Roger Kershaw: How would someone interested in becoming a visiting team member contact you?

Emily DeMers: Send me an e-mail, and I'll send you an info form to send back to us, <[email protected]>.


Amy Sebring: On the tribal issue, Mike do you expect NEMA will have a role in the study or be consulted by FEMA?

Mike Austin: Yes, I am working with FEMA on the construction of the question form. We are meeting in Green Bay the last week in March to discuss the questions with several tribal reps.


Amy Sebring: Mike, I would suggest that you contact Cam King, or Cam talk to you. He has had a great deal of experience with tribal issues/needs in Canada that may be helpful.

Avagene Moore: Good idea, Amy.

Mike Austin: We need all the help we can get.


Avagene Moore: Cam, would you like to input your email address for Mike?

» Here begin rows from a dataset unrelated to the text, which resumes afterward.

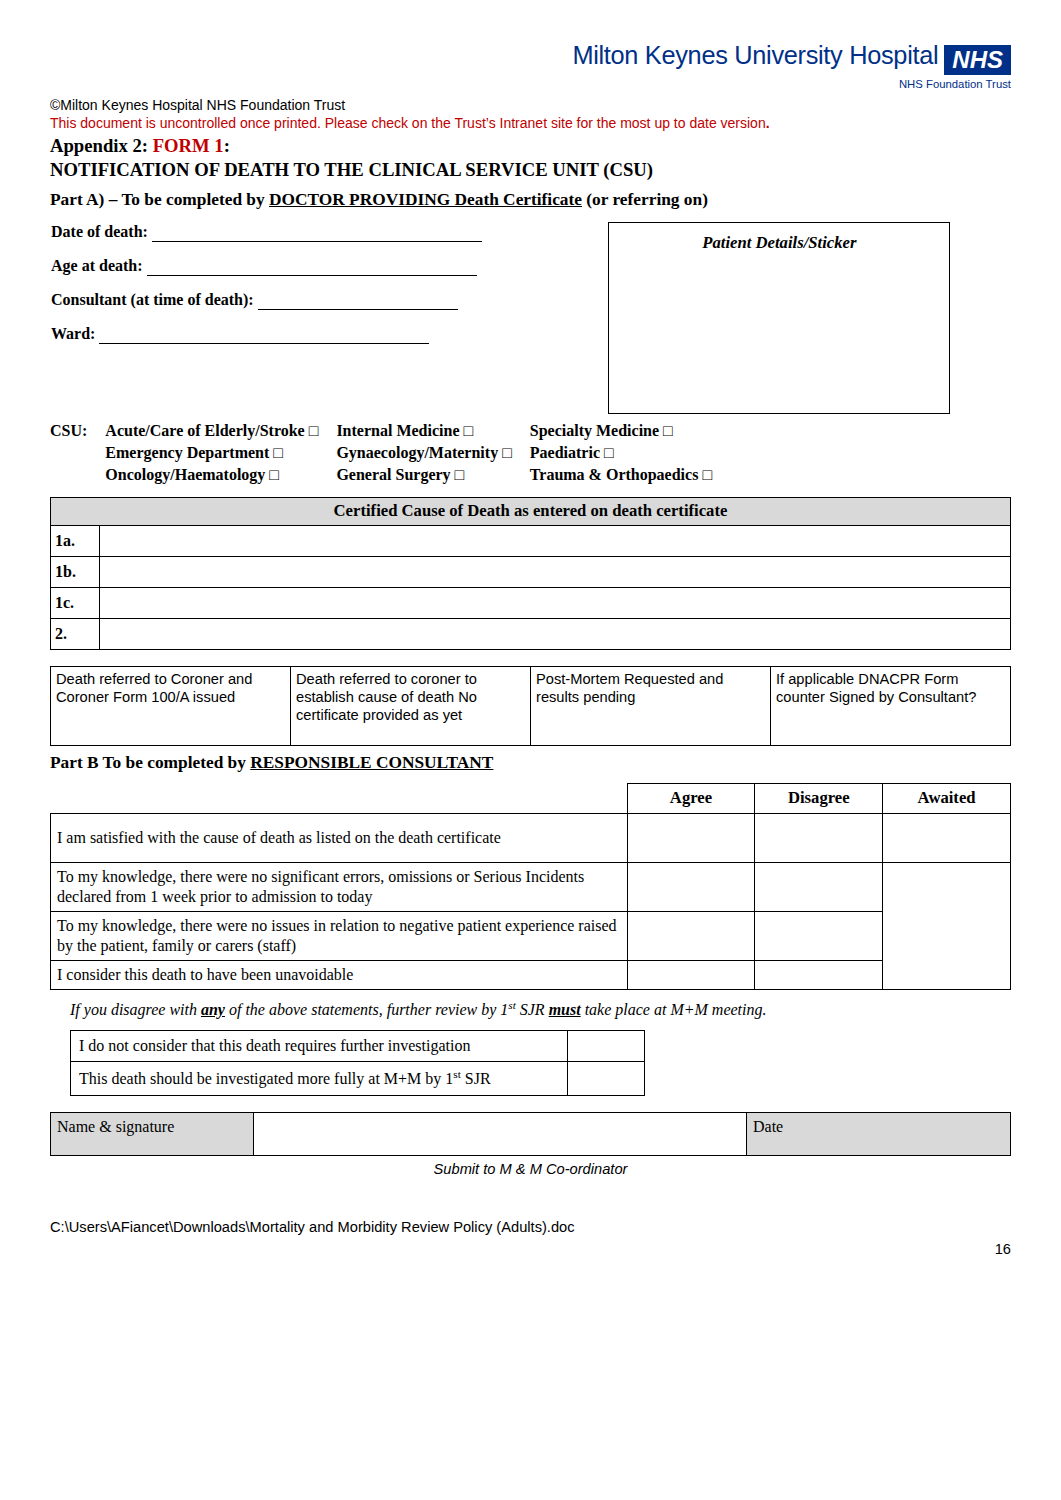Milton Keynes University Hospital NHS
NHS Foundation Trust
©Milton Keynes Hospital NHS Foundation Trust
This document is uncontrolled once printed. Please check on the Trust’s Intranet site for the most up to date version.
Appendix 2: FORM 1:
NOTIFICATION OF DEATH TO THE CLINICAL SERVICE UNIT (CSU)
Part A) – To be completed by DOCTOR PROVIDING Death Certificate (or referring on)
| Date of death: Age at death: Consultant (at time of death): Ward: | Patient Details/Sticker |
| CSU: | Acute/Care of Elderly/Stroke □ | Internal Medicine □ | Specialty Medicine □ |
| | Emergency Department □ | Gynaecology/Maternity □ | Paediatric □ |
| | Oncology/Haematology □ | General Surgery □ | Trauma & Orthopaedics □ |
| Certified Cause of Death as entered on death certificate |
| --- |
| 1a. | |
| 1b. | |
| 1c. | |
| 2. | |
| Death referred to Coroner and Coroner Form 100/A issued | Death referred to coroner to establish cause of death No certificate provided as yet | Post-Mortem Requested and results pending | If applicable DNACPR Form counter Signed by Consultant? |
Part B To be completed by RESPONSIBLE CONSULTANT
| | Agree | Disagree | Awaited |
| --- | --- | --- | --- |
| I am satisfied with the cause of death as listed on the death certificate | | | |
| To my knowledge, there were no significant errors, omissions or Serious Incidents declared from 1 week prior to admission to today | | | |
| To my knowledge, there were no issues in relation to negative patient experience raised by the patient, family or carers (staff) | | |
| I consider this death to have been unavoidable | | |
If you disagree with any of the above statements, further review by 1st SJR must take place at M+M meeting.
| I do not consider that this death requires further investigation | |
| This death should be investigated more fully at M+M by 1 st SJR | |
| Name & signature | | Date |
Submit to M & M Co-ordinator
C:\Users\AFiancet\Downloads\Mortality and Morbidity Review Policy (Adults).doc
16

Cam King: Mike/Emily - address is <[email protected]>.


Amy Sebring: The next NEMA meeting will be in August?

Emily DeMers: September in Montana.

Amy Sebring: Any particular focus planned for that meeting?

Emily DeMers: We are working on agenda now, the DMA implementation will likely still be an issue.

Amy Sebring: Thanks Emily.


Avagene Moore: Our time for Q&A is up. Mike and Emily, thank you for being with us today. You did a good job for us and we hope you enjoyed the experience as well. Please stand by while we take care of a few announcements.

Emily DeMers: Thanks for everyone's interest and good questions and comments.

Avagene Moore: First of all, the transcript of today's session will be posted later today. The reformatted versions will be available by Friday or Monday.

We are delighted to welcome new Partners. If you and your organization or affiliated group are not currently an EIIP Partner, please see criteria and Partnership form at <http://www.emforum.org/partners/criteria.htm> .

Amy, would you please tell us about the EIIP session for next week?

Amy Sebring: Thank you, Ava. We are still waiting for confirmation, however, next week we are planning a session with representatives from the National Domestic Preparedness Office. Our speaker will be Richard Sanders. The mission of the NDPO is "to coordinate all federal efforts ... to assist state and local emergency responders with planning, training, equipment, and exercise needs necessary to respond to a weapon of mass destruction (WMD) incident." Please join us then. Back to you, Ava.

Avagene Moore: Thank you, Amy. Thanks to all participants today. You may chat awhile longer if you like - no need to use question marks now. Please help us express our appreciation to Emily and Mike for today's fine session.